Lastly, I think the media plays a role in perpetuating the hype. An IPO with a big pop is portrayed as a marker of success, whereas one without a pronounced pop is seen as an anticlimactic public entry (although in reality, the company got a better deal in the latter case). This increases some of the momentum and reputational benefits that a company might get from underpricing an IPO and provides further ammunition to banks to sell companies on underpricing (for example, “Hey, you saw what happened to Facebook right? Let’s not be greedy with the IPO price…”).

The case for more direct listings

The rest of 2020 promises to be a busy period for more IPO hopefuls with companies like Airbnb, Doordash, Asana, Robinhood, and Palantir all expected to go public over the next 12 months. But considering their strong performance as high-growth tech companies, coupled with the fact that these companies will likely face underpricing similar to the current class of IPOs, one wonders whether they will choose to go the traditional route.
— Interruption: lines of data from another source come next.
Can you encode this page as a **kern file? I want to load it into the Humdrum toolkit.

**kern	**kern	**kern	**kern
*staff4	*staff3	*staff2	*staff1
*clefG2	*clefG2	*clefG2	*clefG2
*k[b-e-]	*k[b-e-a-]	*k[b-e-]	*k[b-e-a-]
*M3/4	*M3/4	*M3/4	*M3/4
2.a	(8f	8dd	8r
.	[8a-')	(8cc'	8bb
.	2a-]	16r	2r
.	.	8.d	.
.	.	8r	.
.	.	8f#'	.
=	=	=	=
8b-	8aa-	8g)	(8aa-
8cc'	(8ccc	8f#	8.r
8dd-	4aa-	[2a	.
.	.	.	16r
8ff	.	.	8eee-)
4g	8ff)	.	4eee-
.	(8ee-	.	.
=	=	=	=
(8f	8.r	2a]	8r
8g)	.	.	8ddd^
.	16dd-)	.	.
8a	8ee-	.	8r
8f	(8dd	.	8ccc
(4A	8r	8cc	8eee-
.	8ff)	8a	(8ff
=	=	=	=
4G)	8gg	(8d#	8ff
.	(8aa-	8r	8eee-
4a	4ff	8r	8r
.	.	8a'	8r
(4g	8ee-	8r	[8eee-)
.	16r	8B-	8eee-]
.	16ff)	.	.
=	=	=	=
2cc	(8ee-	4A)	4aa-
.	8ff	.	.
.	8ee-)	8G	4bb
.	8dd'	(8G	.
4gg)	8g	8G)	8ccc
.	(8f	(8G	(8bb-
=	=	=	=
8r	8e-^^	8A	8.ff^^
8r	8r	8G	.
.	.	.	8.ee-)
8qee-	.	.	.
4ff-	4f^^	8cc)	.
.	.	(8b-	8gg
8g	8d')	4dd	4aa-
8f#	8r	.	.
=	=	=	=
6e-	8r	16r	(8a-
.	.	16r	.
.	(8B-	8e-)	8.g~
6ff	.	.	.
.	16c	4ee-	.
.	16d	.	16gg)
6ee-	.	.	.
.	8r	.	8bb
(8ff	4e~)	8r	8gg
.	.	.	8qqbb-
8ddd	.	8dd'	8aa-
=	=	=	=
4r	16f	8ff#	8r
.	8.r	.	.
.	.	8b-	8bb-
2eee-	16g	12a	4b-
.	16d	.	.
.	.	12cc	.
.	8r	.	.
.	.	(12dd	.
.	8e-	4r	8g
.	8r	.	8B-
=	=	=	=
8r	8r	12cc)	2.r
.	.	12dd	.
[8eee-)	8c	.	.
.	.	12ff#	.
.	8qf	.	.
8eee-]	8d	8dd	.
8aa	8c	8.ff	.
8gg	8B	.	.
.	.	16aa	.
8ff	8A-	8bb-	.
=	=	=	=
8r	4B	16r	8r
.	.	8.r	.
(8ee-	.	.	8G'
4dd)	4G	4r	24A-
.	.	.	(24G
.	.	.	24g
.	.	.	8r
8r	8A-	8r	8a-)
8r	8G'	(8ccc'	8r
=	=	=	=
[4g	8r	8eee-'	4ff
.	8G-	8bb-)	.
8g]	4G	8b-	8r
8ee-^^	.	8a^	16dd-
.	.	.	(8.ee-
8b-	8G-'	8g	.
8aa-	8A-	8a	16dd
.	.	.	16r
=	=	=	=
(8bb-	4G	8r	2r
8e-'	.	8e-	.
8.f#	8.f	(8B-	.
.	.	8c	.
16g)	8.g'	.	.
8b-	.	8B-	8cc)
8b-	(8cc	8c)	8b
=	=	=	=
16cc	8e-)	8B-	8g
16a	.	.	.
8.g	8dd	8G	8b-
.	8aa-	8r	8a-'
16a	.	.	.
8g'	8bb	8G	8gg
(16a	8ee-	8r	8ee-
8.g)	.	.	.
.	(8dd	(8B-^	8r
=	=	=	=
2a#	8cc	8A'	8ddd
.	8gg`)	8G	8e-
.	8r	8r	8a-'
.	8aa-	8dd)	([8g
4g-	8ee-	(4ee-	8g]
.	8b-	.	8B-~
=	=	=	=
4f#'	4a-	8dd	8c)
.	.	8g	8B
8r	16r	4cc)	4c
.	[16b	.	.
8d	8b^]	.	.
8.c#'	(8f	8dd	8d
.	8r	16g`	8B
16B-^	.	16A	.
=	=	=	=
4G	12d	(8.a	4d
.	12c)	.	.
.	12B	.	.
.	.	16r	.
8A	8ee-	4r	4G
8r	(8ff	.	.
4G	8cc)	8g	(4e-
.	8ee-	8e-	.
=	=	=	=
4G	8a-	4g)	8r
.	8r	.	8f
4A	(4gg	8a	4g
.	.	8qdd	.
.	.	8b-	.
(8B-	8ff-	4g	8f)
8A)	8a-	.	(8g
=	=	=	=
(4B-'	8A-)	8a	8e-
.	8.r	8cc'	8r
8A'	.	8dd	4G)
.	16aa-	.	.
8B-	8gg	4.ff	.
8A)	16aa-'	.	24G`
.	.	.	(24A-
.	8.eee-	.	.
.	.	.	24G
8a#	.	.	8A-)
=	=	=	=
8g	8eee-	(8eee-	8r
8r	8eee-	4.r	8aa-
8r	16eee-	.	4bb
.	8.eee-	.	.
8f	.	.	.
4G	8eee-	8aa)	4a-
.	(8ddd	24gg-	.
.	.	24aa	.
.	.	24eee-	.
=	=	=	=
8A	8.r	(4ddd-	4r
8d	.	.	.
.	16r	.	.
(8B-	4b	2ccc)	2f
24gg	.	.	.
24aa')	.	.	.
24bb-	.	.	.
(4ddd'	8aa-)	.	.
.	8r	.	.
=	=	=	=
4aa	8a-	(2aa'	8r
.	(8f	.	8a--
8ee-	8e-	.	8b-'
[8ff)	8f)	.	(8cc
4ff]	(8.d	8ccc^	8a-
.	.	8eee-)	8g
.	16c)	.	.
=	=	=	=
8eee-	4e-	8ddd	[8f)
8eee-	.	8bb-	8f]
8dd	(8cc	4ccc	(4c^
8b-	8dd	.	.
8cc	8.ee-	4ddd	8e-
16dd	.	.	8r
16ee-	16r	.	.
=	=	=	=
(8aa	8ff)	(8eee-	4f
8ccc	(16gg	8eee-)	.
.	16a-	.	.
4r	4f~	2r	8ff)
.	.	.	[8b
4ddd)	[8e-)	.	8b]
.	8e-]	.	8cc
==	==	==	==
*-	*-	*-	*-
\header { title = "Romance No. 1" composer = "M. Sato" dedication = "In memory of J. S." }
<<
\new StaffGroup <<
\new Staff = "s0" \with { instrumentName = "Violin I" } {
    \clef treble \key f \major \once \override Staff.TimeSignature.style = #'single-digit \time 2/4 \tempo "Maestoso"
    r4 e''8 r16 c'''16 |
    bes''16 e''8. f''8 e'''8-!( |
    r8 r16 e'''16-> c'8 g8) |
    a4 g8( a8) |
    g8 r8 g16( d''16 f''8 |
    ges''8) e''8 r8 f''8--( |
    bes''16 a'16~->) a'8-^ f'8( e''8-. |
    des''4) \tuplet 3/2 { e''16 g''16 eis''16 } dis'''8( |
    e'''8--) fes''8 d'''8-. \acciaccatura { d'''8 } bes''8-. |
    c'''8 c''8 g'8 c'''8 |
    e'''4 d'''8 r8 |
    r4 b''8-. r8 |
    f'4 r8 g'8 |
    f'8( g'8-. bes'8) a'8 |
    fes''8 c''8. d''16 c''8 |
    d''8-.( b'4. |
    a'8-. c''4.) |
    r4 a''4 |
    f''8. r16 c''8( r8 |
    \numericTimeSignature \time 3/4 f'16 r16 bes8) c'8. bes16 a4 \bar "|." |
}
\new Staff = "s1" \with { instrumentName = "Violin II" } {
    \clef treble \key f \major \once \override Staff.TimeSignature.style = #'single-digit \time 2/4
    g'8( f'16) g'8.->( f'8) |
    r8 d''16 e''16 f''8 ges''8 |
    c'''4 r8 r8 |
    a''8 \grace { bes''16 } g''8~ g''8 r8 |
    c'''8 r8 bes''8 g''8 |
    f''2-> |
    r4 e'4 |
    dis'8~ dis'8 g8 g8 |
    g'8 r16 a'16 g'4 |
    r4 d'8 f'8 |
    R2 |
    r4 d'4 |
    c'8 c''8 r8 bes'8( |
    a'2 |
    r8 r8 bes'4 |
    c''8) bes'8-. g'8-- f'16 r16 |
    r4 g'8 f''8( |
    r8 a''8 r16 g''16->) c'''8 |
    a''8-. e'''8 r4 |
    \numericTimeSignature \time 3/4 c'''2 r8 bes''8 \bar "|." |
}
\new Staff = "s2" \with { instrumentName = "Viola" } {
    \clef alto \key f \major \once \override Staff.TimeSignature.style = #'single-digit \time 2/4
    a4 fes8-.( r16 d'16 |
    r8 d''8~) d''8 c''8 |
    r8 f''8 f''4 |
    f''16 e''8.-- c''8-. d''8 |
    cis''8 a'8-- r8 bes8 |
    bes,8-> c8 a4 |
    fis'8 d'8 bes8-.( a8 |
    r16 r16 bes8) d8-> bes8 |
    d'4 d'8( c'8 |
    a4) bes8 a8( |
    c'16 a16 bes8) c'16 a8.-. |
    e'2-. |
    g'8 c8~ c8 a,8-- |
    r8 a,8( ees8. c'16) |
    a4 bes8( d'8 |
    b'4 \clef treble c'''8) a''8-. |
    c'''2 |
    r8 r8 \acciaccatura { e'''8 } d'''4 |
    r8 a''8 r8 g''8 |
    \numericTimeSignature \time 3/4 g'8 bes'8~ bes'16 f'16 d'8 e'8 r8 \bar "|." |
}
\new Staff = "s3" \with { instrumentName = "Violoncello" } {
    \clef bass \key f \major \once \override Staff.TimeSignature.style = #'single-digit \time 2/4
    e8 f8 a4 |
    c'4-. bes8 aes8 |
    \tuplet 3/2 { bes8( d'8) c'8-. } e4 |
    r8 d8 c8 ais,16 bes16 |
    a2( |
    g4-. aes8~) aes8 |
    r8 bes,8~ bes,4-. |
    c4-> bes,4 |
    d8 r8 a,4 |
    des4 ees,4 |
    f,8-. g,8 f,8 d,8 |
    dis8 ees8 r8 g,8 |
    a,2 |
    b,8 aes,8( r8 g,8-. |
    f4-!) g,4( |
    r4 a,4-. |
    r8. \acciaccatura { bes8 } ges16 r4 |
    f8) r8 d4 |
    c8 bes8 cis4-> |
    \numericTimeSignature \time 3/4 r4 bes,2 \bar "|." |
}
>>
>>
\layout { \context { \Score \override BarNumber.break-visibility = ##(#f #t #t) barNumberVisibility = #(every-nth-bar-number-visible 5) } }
Slack and Spotify both famously went public in April 2019 and April 2018, respectively, with a direct listing — an alternative to the traditional IPO, where no new shares are issued but instead existing shares are sold to the public. Direct listings typically have lower fees, no lockup periods, and are priced algorithmically on the stock exchange (similar to how every stock trades day in and day out).

Two big drawbacks have been noted about direct listings: First, that you can’t raise new capital while going through one, and second, without the traditional roadshows and price stabilization functions of banks, it may only be an option for household name companies with strong brand equity.

But given the more than adequate supply of capital available in private markets and an ongoing proposal by the NYSE to allow companies to raise additional capital in direct listings, the first drawback may not pose too much of a concern for most companies moving forward into the future. The second issue of general lack of brand awareness, however, may prove to be more difficult to overcome. But for a portion of companies that enjoy high growth and some level of recognition with loyal or niche customers, the direct listing may offer a preferred alternative to going public (and provide liquidity for investors) without unnecessarily diluting the company or selling equity at a price lower than the market will bear.